「てるてるソング」 小野塚テルの一日一冊一感動『感動の仕入れ!』日記

毎日の読書、映画、グルメ、流し、人との出会いなど様々なものから感動を得ています。特に本は年間300~400冊読破します。人々を『感』させ『動』に導き、『感する人』になるようにそのエッセンスを紹介しています。

「「やりがい搾取」の農業論」(野口憲一)

 
ワタシが、明治大学農学部出身なのは、兄の影響から。兄が農学部に入学したとき「なんで、農学部なの?だっせー!!!」と思っていたのだが、「ミイラ取りがミイラになって」同じ大学の同じ農学部農芸化学に進学したのだった。だから「農」という字には思わず反応してしまう。紆余曲折して、結局「食」の世界に戻ってきてしまった。
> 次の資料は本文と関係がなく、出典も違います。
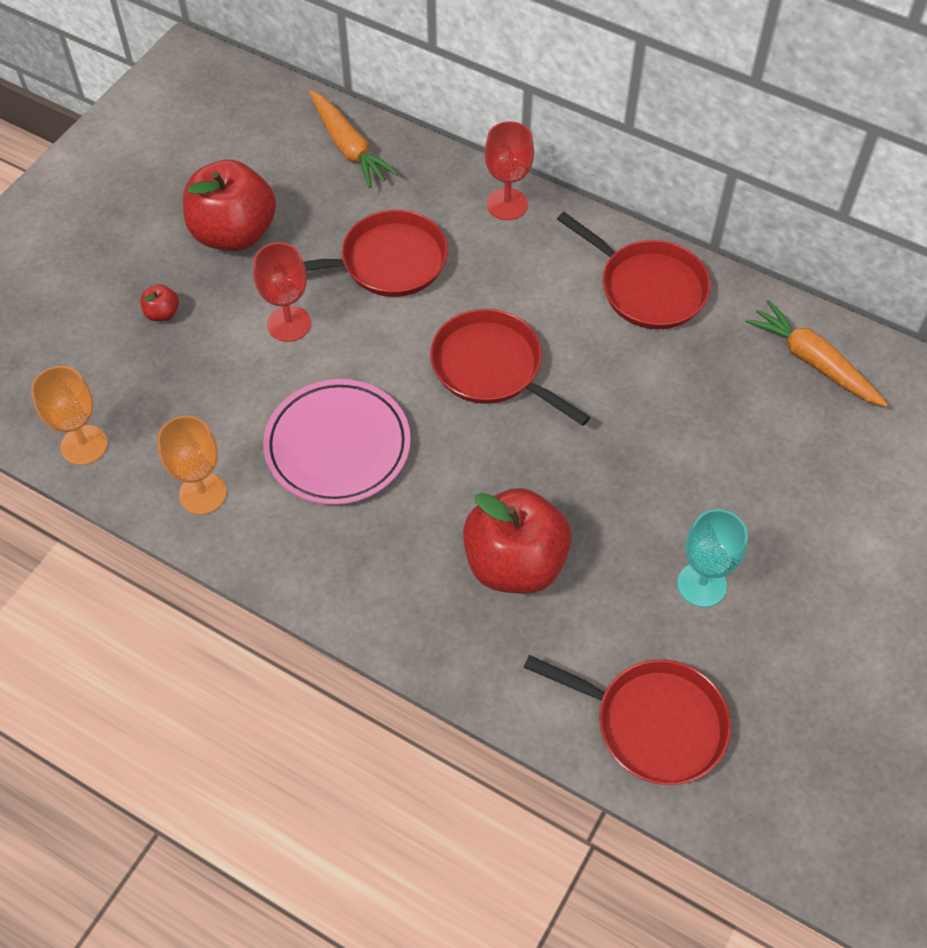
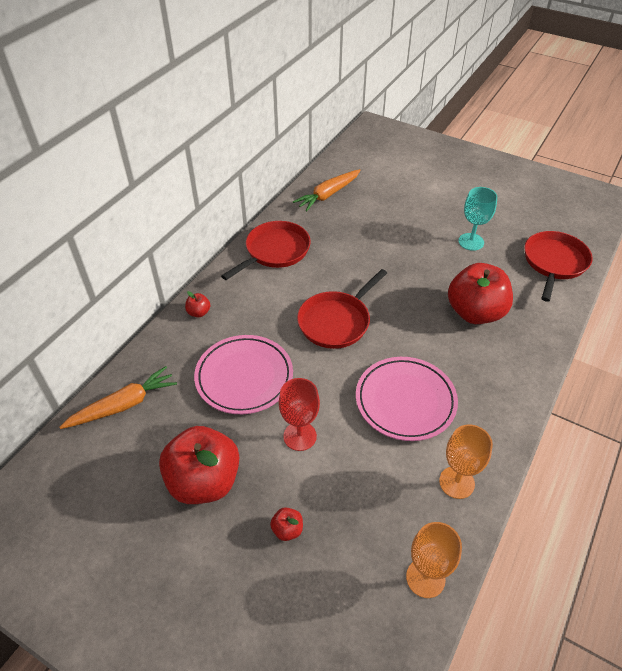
camera: 90 degrees left, 10 degrees down
red pan [304,210,448,297] -> pink plate [194,335,293,414]
red goblet [485,121,534,220] -> red apple [185,291,210,317]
(笑)(・∀・)
 
さて、この本。そう、そう、そのとおりだー!「いつまでも豊作貧乏、キレイゴトの有機農業……。単なる「食糧生産係」から脱し、農家が農業の主導権を取り戻すためには何をすればいいのか」そのエッセンスを紹介しよう。
 
 
日本の農業では生産物は常に安値安定、もっと言えば「豊作貧乏」になることが最初から運命づけられています。大量生産と価値は反比例します。作れば作るほど、商品の価値は下がっていく。ですから、日本社会では農業を営み続ける限り、農家は半永久的に安価な農作物を販売し続けなければならない。結果的に、農家の経済規模は拡大しにくくし、農業は社会から尊敬されない職業になっているというのが私の見解です。
 
・日本の農業界では、一部の例外を除いて豊作貧乏が常識なのです。天候と関係なく農家が豊作貧乏になることが既定路線になっているのです。このことは農家だけの問題ではなく、真綿で首を絞めるように、日本社会全体を蝕んでいきます。この構造を破壊しない限り、日本が永きにわたって維持してきた豊かな食文化も崩壊してしまいかねません。なぜ、このような構造が出来上がってしまったのか?
 
・農家にとっては当り前ですが、どれだけ手間をかけたかによって味や見た目は大きく異なります。ブドウの逆三角形のカタチやゴルフボール大くらいの高級ブドウは当り前でも偶然もでもなく、農家によって手入れされた結果なのです。
 
そもそも、日本の農産物が1袋100円くらいで販売されている理由は何でしょう?強いて上げれば「みんなが100円ぐらいだと思っているから」です。まず、生産者が、大体それぐらいが適正な値段だと思っています。スーパーも消費者も。そうして小松菜の値段は1袋100円ぐらいだという相場観が成立します。
 
どうして日本人は国内調達できるホワイトアスパラを、わざわざフランスから航空燃料を使用してまで輸入しているのか、どうしてこんな値段で売れるのか。日本産よりも美味しいからでも鮮度の良さでもない。4倍の価格差に値するような「美味しさの違い」があるとも思えない。
 
・M氏に、ミカン農家のとって技術とは何かと問うと剪定である」と断言しました。